F R E E D O M O F S P E A C H
‘Holy forgiveness! mercy! charity! faith! Holy! Ours! bodies! suffering! magnanimity! Holy the supernatural extra brilliant intelligent kindness of the soul!’
-Howl, 1956
From Jelani Cobb: “Not many people can say they both built an institution and become one.”
“There is a voice that doesn’t use words, listen.” -Rumi
It was in Ferlinghetti’s passing this week I gravitated to a film exemplifying the ‘kindness of the soul.’ Incredible filmmaking. ‘Nomadland’ [Hulu]. Here’s the trailer:
“What’s remembered, lives. I maybe spent too much of my life just remembering.”
This film broke me about seven different ways; it is extraordinary. It is beautifully written, directed, edited, and produced by Chloé Zhao.
[Frances McDormand and director Chloe Zhao.]
The film stars Francis McDormand and actor David Strathairn has a role, too. Remarkably and seamlessly, Zhao uses real folks to tell the story, their story, of the ‘workampers.’ They will find your heart, and stay.
The impetus for the film came from a Harper’s Magazine article by Jessica Bruder, “The End of Retirement: When you can’t afford to stop working,” published in 2014.
Later, Bruder would drive more than 15,000 miles in the camper van on a mission to follow the wanderers who would become the stars of her 2017 book “Nomadland: Surviving America in the Twenty-First Century.”

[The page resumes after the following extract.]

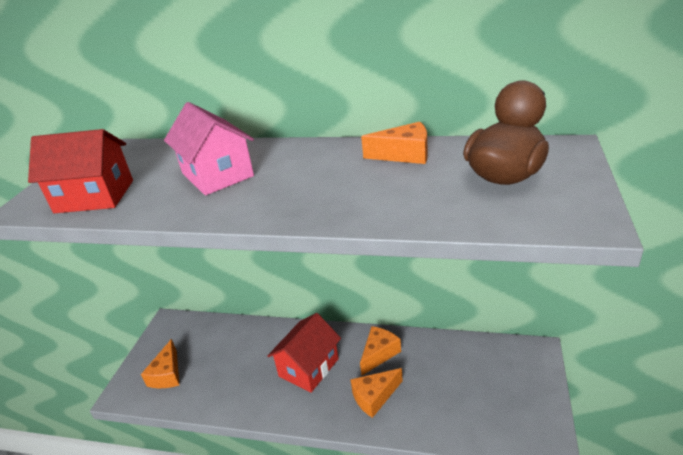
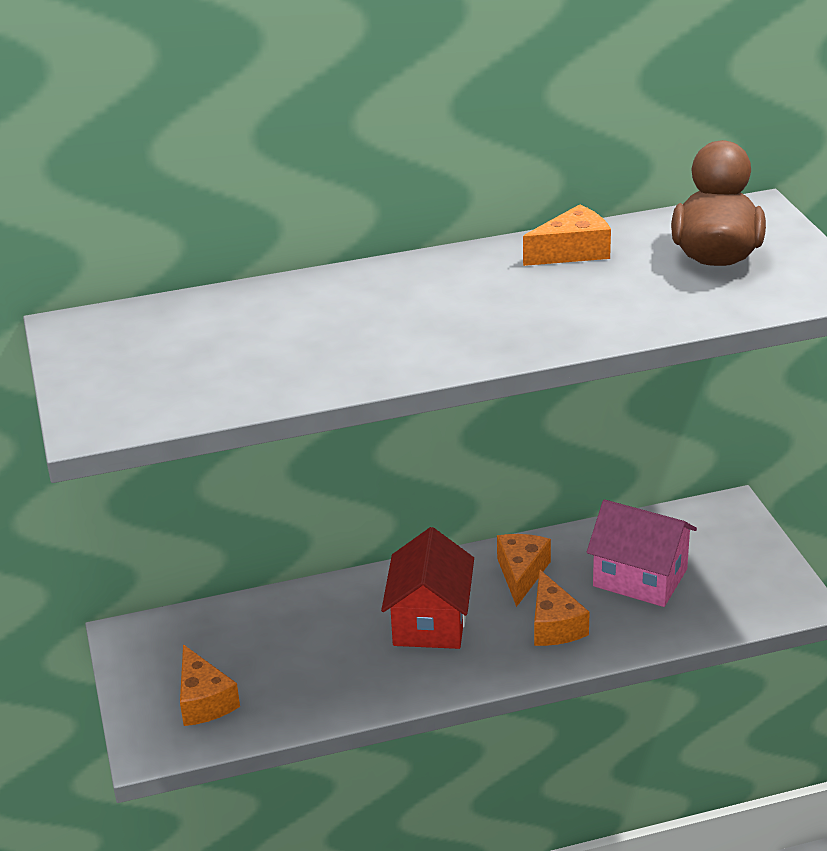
camera: 30 degrees left, 0 degrees up
(94, 196) = (188, 387): red house -> none
(217, 175) = (341, 324): pink house -> pink house (640, 577)
(374, 397) = (554, 625): orange cheese -> orange cheese turned 45 degrees counterclockwise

See it. Share it. And maybe, even live it.
“Energy is like a muscle; it grows when we use it. We grow in our capacity to do the right thing each time we do the right thing.” -Rolph Gates
There is an expectation that the pandemic to create more nomads with an interest in the van-dwelling surge after the 2008 crisis, hardly letting up. Cost of housing being one major factor, but suggests another: disillusionment and dissatisfaction — with the American Dream and the evaporation of pensions. “The golden years were not going to be golden.”
“Nomadland” is nominated for four Golden Globes on Feb. 28: best picture, director, screenplay and actress, and is a strong contender for the Oscars in April.